Bounding the number of common zeros of multivariate polynomials and their consecutive derivatives

TL;DR

This paper develops bounds on the number of common zeros of multivariate polynomials and their derivatives over finite grids, extending classical results using Gröbner basis tools and exploring their implications in algebra and combinatorics.

Contribution

It introduces new bounds on zeros of polynomials and derivatives, extending classical theorems with Gröbner basis methods and weighted multiplicity considerations.

Findings

Extended the Schwartz-Zippel bound to weighted multiplicities.

Established bounds on zeros of polynomials with derivatives using footprint techniques.

Connected new bounds with classical combinatorial and algebraic results.

Abstract

We upper bound the number of common zeros over a finite grid of multivariate polynomials and an arbitrary finite collection of their consecutive Hasse derivatives (in a coordinate-wise sense).
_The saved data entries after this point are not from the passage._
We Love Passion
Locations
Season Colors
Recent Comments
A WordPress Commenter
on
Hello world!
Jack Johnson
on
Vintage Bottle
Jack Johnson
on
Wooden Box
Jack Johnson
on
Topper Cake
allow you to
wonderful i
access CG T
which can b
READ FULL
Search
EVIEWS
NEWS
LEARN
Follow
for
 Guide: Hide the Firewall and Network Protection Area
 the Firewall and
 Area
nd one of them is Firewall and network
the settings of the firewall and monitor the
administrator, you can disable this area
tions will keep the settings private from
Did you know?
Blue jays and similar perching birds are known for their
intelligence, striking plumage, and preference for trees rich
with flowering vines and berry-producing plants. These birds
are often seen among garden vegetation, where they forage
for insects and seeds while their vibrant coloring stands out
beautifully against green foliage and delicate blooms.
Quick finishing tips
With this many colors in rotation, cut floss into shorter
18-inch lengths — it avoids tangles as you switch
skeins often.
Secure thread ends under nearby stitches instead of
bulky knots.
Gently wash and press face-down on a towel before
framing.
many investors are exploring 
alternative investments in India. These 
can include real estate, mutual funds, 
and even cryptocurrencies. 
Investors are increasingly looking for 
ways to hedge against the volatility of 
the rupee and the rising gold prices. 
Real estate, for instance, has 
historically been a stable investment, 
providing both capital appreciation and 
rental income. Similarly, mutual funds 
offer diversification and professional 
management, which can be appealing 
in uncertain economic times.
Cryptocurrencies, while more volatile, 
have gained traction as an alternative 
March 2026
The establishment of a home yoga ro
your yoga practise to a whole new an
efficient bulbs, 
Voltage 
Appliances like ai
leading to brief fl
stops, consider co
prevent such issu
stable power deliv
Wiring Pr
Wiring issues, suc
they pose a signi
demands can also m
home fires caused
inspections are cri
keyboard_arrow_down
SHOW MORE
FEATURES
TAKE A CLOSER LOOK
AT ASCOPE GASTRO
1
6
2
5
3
To that end, we make use of the tool from Gr\"obner basis theory known as footprint. Then we establish and prove extensions in this context of a family of well-known results in algebra and combinatorics. These include Alon's combinatorial Nullstellensatz, existence and uniqueness of Hermite interpolating polynomials over a grid, estimations on the parameters of evaluation codes with consecutive derivatives, and bounds on the number of zeros of a polynomial by DeMillo and Lipton, Schwartz, Zippel, and Alon and F\"uredi. As an alternative, we also extend the Schwartz-Zippel bound to weighted multiplicities and discuss its connection with our extension of the footprint bound.